L’objet de ce projet de thèse est d’analyser d’une part, les possibilités et modalités de coexistence de systèmes de production agricole familiaux et entrepreneuriaux sur un même territoire et, d’autre part, l’intérêt de telles coexistences pour le développement de l’agriculture familiale. En d’autres termes : est-il possible de promouvoir un modèle agricole familiale par l’introduction d’exploitations agricoles entrepreneuriales sur un même territoire? Comment faire coexister et se renforcer deux modèles de production agricoles concurrents vis-à-vis des terres, de la ressource en eau, du marché et des soutiens publics?
Pour répondre à ces questions nous nous placerons dans le cadre de cas concrets, dont celui du projet IDSP (Irrigation Development and Support Project) en Zambie.
Terminologie
L’agriculture familiale se caractérise par le fait que « l’essentiel ou la totalité du travail est effectué par l’agriculteur et sa famille à qui appartient le capital d’exploitation ». A l’inverse, l’agriculture entrepreneuriale ou agriculture de firme est caractérisée par une « séparation travail-capital », le propriétaire du capital investit dans le processus productif, participant pas ou peu « au travail qui est effectué par une main d’œuvre salariée ou rémunérée à la tâche » (Cochet 2015).

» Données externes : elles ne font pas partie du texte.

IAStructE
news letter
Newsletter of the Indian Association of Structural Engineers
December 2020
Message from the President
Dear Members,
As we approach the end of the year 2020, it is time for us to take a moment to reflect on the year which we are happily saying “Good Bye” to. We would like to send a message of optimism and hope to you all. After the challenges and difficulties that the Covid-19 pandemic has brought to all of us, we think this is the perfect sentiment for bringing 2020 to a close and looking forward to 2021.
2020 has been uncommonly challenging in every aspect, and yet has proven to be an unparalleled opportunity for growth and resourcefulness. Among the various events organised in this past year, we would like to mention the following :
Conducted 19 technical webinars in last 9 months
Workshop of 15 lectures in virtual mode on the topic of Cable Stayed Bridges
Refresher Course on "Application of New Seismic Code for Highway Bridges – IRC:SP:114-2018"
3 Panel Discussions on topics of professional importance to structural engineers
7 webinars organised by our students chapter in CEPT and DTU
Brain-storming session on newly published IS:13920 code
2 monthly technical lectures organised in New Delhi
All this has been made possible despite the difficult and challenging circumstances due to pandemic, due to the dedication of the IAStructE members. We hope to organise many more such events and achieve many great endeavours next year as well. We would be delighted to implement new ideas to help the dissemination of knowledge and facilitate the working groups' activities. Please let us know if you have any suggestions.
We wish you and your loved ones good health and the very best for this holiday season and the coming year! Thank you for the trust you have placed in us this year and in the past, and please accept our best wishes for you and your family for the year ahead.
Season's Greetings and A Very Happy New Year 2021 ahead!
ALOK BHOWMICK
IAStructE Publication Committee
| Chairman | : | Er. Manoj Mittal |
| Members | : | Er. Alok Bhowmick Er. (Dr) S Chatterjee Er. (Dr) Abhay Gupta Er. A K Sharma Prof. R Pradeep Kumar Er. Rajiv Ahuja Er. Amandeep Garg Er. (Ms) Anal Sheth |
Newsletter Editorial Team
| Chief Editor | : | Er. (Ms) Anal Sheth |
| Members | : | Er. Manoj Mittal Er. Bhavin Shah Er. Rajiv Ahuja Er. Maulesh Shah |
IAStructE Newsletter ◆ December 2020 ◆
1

1. Le projet IDSP (Irrigation Development and Support Project) en Zambie
Le projet IDSP est en cours de mise en œuvre. Aujourd’hui, trois des zones rurales qu’il cible sont en cours de développement. Sont en cours : la construction des périmètres irrigués, la réinstallation et la compensation des foyers affectés, l’identification d’entrepreneurs agricoles.
Les modalités que nous évoquons ci-dessous sont les modalités envisagées mais non encore appliquées, dans le cadre du projet.
La logique de l’IDSP : Engager les agriculteurs familiaux, une entreprise agricole et l’Etat
Le projet IDSP, mis en œuvre par le Ministère de l’Agriculture et de l’Elevage zambien et financé par la Banque Mondiale, propose un modèle de développement de l’irrigation basé sur l’investissement d’un entrepreneur agricole et sur la mise à disposition de terres agricoles par des agriculteurs familiaux à cet entrepreneur.
Pour chaque zone ciblée, le projet prévoit l’installation et la mise à disposition d’infrastructures d’irrigation par l’Etat, la réallocation des ressources en terres et en eau entre les agriculteurs familiaux déjà présents dans cette zone rurale et un entrepreneur agricole, ainsi que la mise en place d’un partenariat public-privé entre l’entrepreneur agricole et l’Etat, dans l’objectif de financer et de pérenniser le fonctionnement et l’entretien des périmètres irrigués.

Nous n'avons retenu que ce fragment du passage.